Police also stayed silent about the lingering mystery of the bus explosion. The suspicion remains acute that a terrorist died aboard the bus as the result of an inadvertent or premature explosion, British and European police say. But DNA testing could be required to reach solid conclusions.
The bus case remains ambiguous, a U.S. official said Monday, declining to reveal whether police have even determined the ethnicity of the bomber. Overall, the investigation is “still in the opening innings,” and investigators are pursuing more theories than solid leads, the U.S. official said.
The theories center on a new generation of European Islamic extremists who are harder to identify because they radicalize quickly and spontaneously, relying on the Internet as much as mosques or known ideologues, experts say. There is even a theory that the culprits were converts from non-Arab backgrounds, according to a U.S. law enforcement official.
Some top European investigators subscribe to the theory that jihadis returning from the war in Iraq either carried out the London bombings or provided leadership and explosives expertise to a local cell.

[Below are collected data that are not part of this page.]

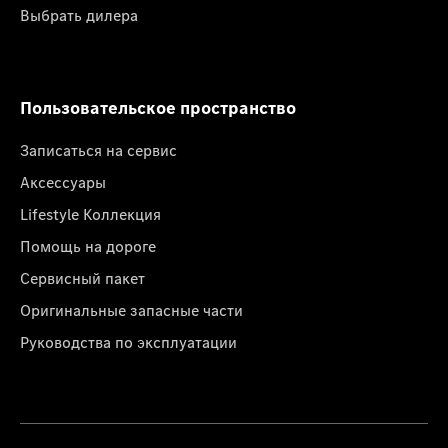
Выбрать дилера
Пользовательское пространство
Записаться на сервис
Аксессуары
Lifestyle Коллекция
Помощь на дороге
Сервисный пакет
Оригинальные запасные части
Руководства по эксплуатации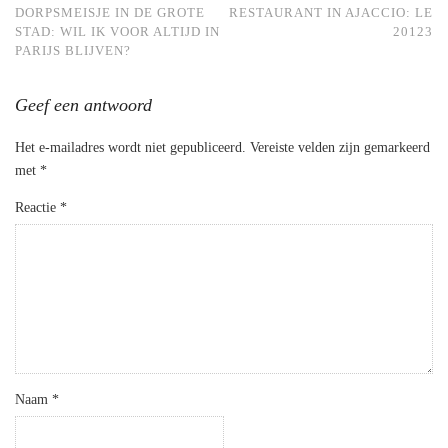
DORPSMEISJE IN DE GROTE
RESTAURANT IN AJACCIO: LE
STAD: WIL IK VOOR ALTIJD IN
20123
PARIJS BLIJVEN?
Geef een antwoord
Het e-mailadres wordt niet gepubliceerd.
Vereiste velden zijn gemarkeerd
met
*
Reactie
*
Naam
*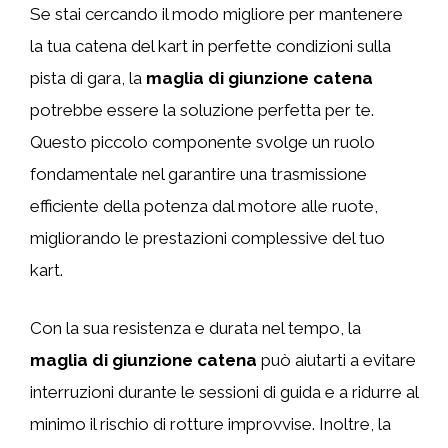
Se stai cercando il modo migliore per mantenere
la tua catena del kart in perfette condizioni sulla
pista di gara, la
maglia di giunzione catena
potrebbe essere la soluzione perfetta per te.
Questo piccolo componente svolge un ruolo
fondamentale nel garantire una trasmissione
efficiente della potenza dal motore alle ruote,
migliorando le prestazioni complessive del tuo
kart.
Con la sua resistenza e durata nel tempo, la
maglia di giunzione catena
può aiutarti a evitare
interruzioni durante le sessioni di guida e a ridurre al
minimo il rischio di rotture improvvise. Inoltre, la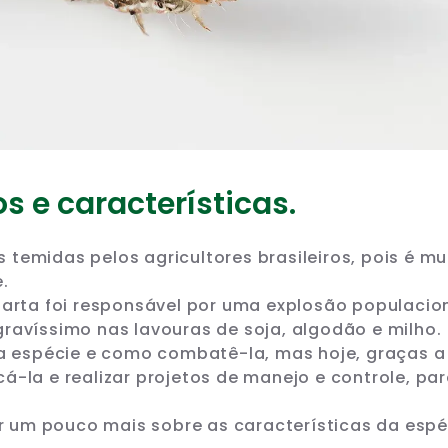
s e características.
temidas pelos agricultores brasileiros, pois é mu
.
garta foi responsável por uma explosão populacio
ravíssimo nas lavouras de soja, algodão e milho.
 espécie e como combatê-la, mas hoje, graças a
á-la e realizar projetos de manejo e controle, pa
lar um pouco mais sobre as características da espé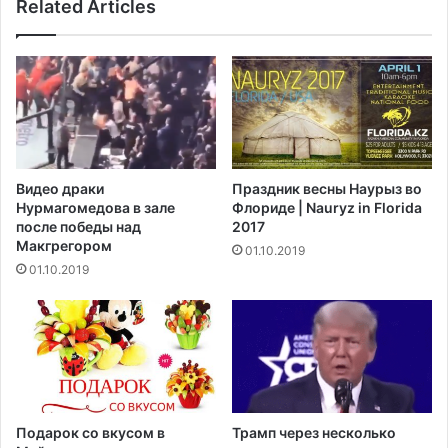
В
Related Articles
и
е
н
р
ы
х
о
о
т
в
C
н
O
ы
V
й
I
Видео драки
Праздник весны Наурыз во
с
D
Нурмагомедова в зале
Флориде | Nauryz in Florida
у
-
после победы над
2017
д
1
Макгрегором‍
01.10.2019
р
9
01.10.2019
а
,
с
д
с
о
м
м
о
а
т
п
р
р
е
е
Подарок со вкусом в
Трамп через несколько
т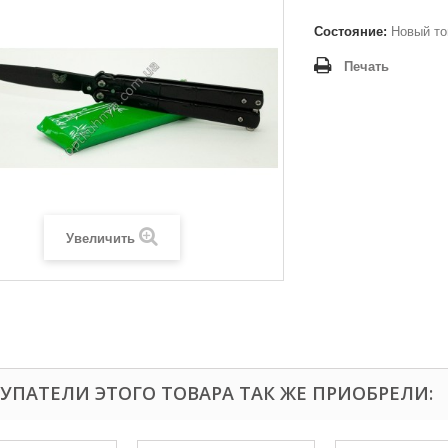
Состояние:
Новый то
Печать
Увеличить
УПАТЕЛИ ЭТОГО ТОВАРА ТАК ЖЕ ПРИОБРЕЛИ: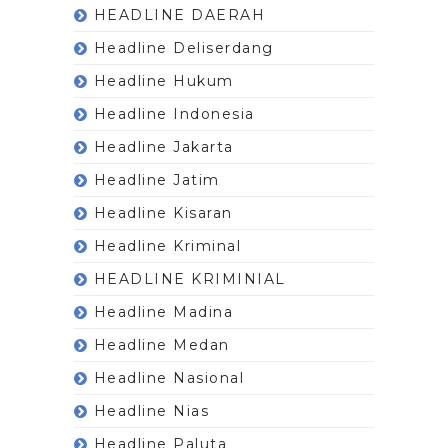
HEADLINE DAERAH
Headline Deliserdang
Headline Hukum
Headline Indonesia
Headline Jakarta
Headline Jatim
Headline Kisaran
Headline Kriminal
HEADLINE KRIMINIAL
Headline Madina
Headline Medan
Headline Nasional
Headline Nias
Headline Paluta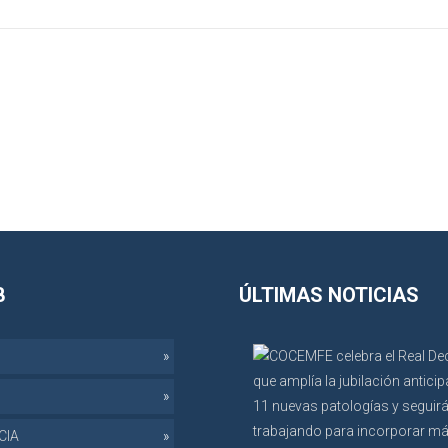
B
ÚLTIMAS NOTICIAS
CIA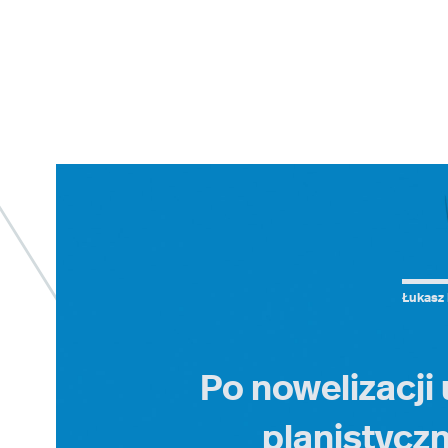
Łukasz 
Po nowelizacji
planistyczn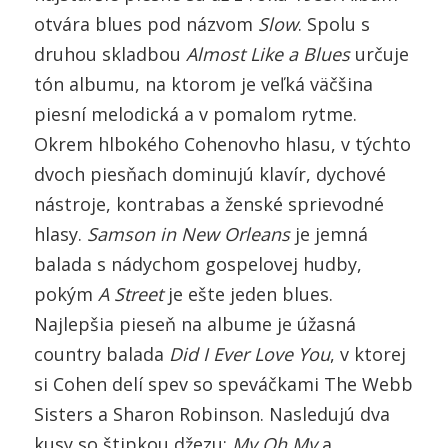
otvára blues pod názvom
Slow
. Spolu s
druhou skladbou
Almost Like a Blues
určuje
tón albumu, na ktorom je veľká väčšina
piesní melodická a v pomalom rytme.
Okrem hlbokého Cohenovho hlasu, v týchto
dvoch piesňach dominujú klavír, dychové
nástroje, kontrabas a ženské sprievodné
hlasy.
Samson in New Orleans
je jemná
balada s nádychom gospelovej hudby,
pokým
A Street
je ešte jeden blues.
Najlepšia pieseň na albume je úžasná
country balada
Did I Ever Love You
, v ktorej
si Cohen delí spev so speváčkami The Webb
Sisters a Sharon Robinson. Nasledujú dva
kusy so štipkou džezu:
My Oh My
a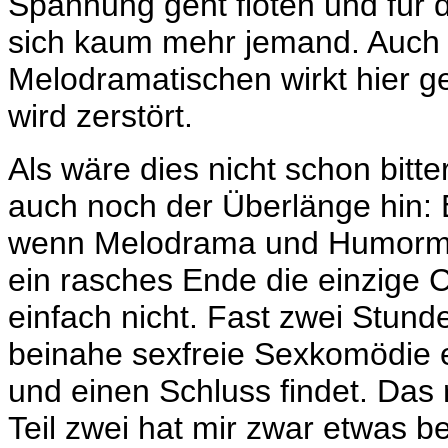
Spannung geht flöten und für d
sich kaum mehr jemand. Auch 
Melodramatischen wirkt hier g
wird zerstört.
Als wäre dies nicht schon bitte
auch noch der Überlänge hin: E
wenn Melodrama und Humorman
ein rasches Ende die einzige
einfach nicht. Fast zwei Stun
beinahe sexfreie Sexkomödie e
und einen Schluss findet. Das 
Teil zwei hat mir zwar etwas b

That fits with recent intelligence reports that battle-hardened operatives were redeploying from Iraq to Europe intent on bringing jihad to the West at the behest of Abu Musab Zarqawi, Al Qaeda’s leader in Iraq, European police officials said.
“There was an intelligence report two months ago from the Americans that Zarqawi had sent a hit team of 20 people to Europe with the intention of committing attacks in various places, among them London,” the Italian police official said. “But it was not confirmed.”
Times staff writer Greg Miller in Washington contributed to this report.